Coronary mass ejection - the ejection of matter from the solar corona . Observation of coronal mass ejections from the Earth's surface is difficult. Apparently, the first observation of coronal ejections in the visible wavelength range was made in the early 1970s using a coronograph installed at the seventh orbital solar observatory . The SMM station continued to study this phenomenon in 1980 [1] .
Until the data from these two stations appeared, no one realized that coronal mass ejections are so important and widespread.
Since the eclipse disk of the coronograph cuts out the bright disk of the Sun from the field of view of the device, observations of the source of the coronal ejection on the surface of the Sun with the help of the coronograph are impossible, and assumptions about its possible source are made on the basis of observations by other instruments in other wavelength ranges [2] . This fundamental difficulty leads to the fact that, according to observations from a satellite near the Earth, in some cases it is impossible to determine the direction of the ejection: whether it is moving toward the Earth or from the Earth. To overcome this difficulty, a pair of spacecraft of the STEREO project are currently being used, which are separated at large angles in the Earth’s orbit.
During the maximums of solar activity, the frequency of coronal mass ejections reaches three per day, while in periods of a quiet Sun this frequency can decrease to one ejection in 5 days [3] .
Unlike solar flares , during which the magnetic energy accumulated in active areas on the Sun is realized mainly in the form of electromagnetic radiation, during coronal mass ejections this energy is spent on the acceleration of huge masses of matter. Coronal mass ejections, which can only be observed outside the solar disk (outside the eclipse disk of the coronograph), are often compared with solar flares that are observed on the solar disk. Since such a comparison is ambiguous, there are 2 points of view on the relationship of these phenomena. According to an earlier point of view, coronal mass ejections and solar flares are different manifestations of the same process. According to the second point of view, these phenomena can have a common energy source, and if there is enough energy accumulated in the energy source to realize 2 phenomena, they occur in intervals close in time and space. However, there are a number of observations when coronal mass ejections are recorded without any phenomena on the solar disk, including without solar flares [4] .

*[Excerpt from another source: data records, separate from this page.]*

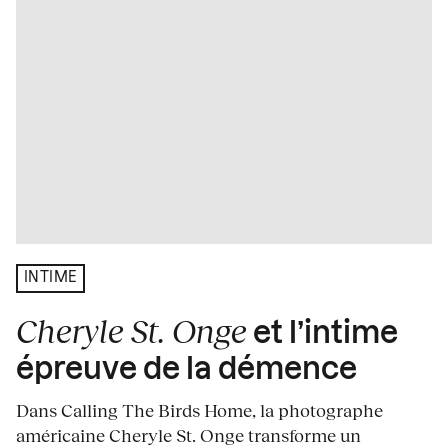
INTIME
Cheryle St. Onge
et l’intime
épreuve de la démence
Dans Calling The Birds Home, la photographe
américaine Cheryle St. Onge transforme un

The ejection includes a plasma , consisting mainly of electrons and protons, along with a small number of heavier elements - helium , oxygen , and others. Some ions often have lower ionization states (for example, singly ionized helium atoms) than the surrounding quiet plasma of the corona , which indicates that a significant part of the ejection mass can be accelerated from regions with a lower temperature, i.e., from the level of the chromosphere . A characteristic feature of the ejection is that the general ejection topology is in the form of a giant loop, both of which are fixed to the solar atmosphere, and the magnetic field in the ejection is usually higher than in a calm solar wind , and is a magnetic force twisted into a bundle lines. Each coronal mass ejection can contain up to 10 billion tons of matter that flies in space at an average speed of 400 km per second (fast ejections - up to 2000 km / s. If the ejection is directed towards the Earth, it reaches our planet within one to three days. Fast coronal ejections passing through a slower regular solar wind create powerful shock waves in it [3] .
There are also distinguished coronal ejection in interplanetary space . One of the varieties of such an ejection is a magnetic cloud. When an ejection reaches the Earth , it can have a strong effect on its magnetosphere , causing various phenomena of space weather . Possible effects include auroras , magnetic storms , disturbances in the operation of electrical equipment, and deterioration of the propagation conditions of radio waves .
See also
- The geomagnetic storm of 1859
- Forbush effect
Notes
- ↑ A CORONAL MASS EJECTION .
- ↑ Wang Y., et al. Statistical study of coronal mass ejection source locations: Understanding CMEs viewed in coronagraphs // J. Geophys. Res .. - 2011. - Vol. 116 . - P. A04104 .
- ↑ 1 2 Fox, Nicky Coronal Mass Ejections . NASA / International Solar-Terrestrial Physics. Date of treatment November 13, 2017.
- ↑ Howard, Timothy A .; Harrison, Richard A. Stealth Coronal Mass Ejections: A Perspective // Solar Physics. - 2013 .-- P. doi: 10.1007 / s11207-012-0217-0 .
Literature
- Brueckner GE The Behavior of the Outer Solar Corona (3 R ☉ to 10 R ☉ during a Large Solar Flare Observed from OSO-7 in White Light (Eng.) // Gordon Newkirk Jr. (ed.), Coronal Disturbances, IAU Symposium no. 57, held at Surfers Paradise, Queensland, Australia, September 7–11, 1973, pp. 333–334, Reidel, Dordrecht; Boston. - 1974.
- Rainer Schwenn. Space Weather: The Solar Perspective (Eng.) // Living Rev. Solar Phys. , 3, (2006), 2. [Online article]. - 2006-2010.
- Coronal mass ejections . Encyclopedia of the Sun. Laboratory of X-ray Astronomy of the Sun, Lebedev Physical Institute (TESIS).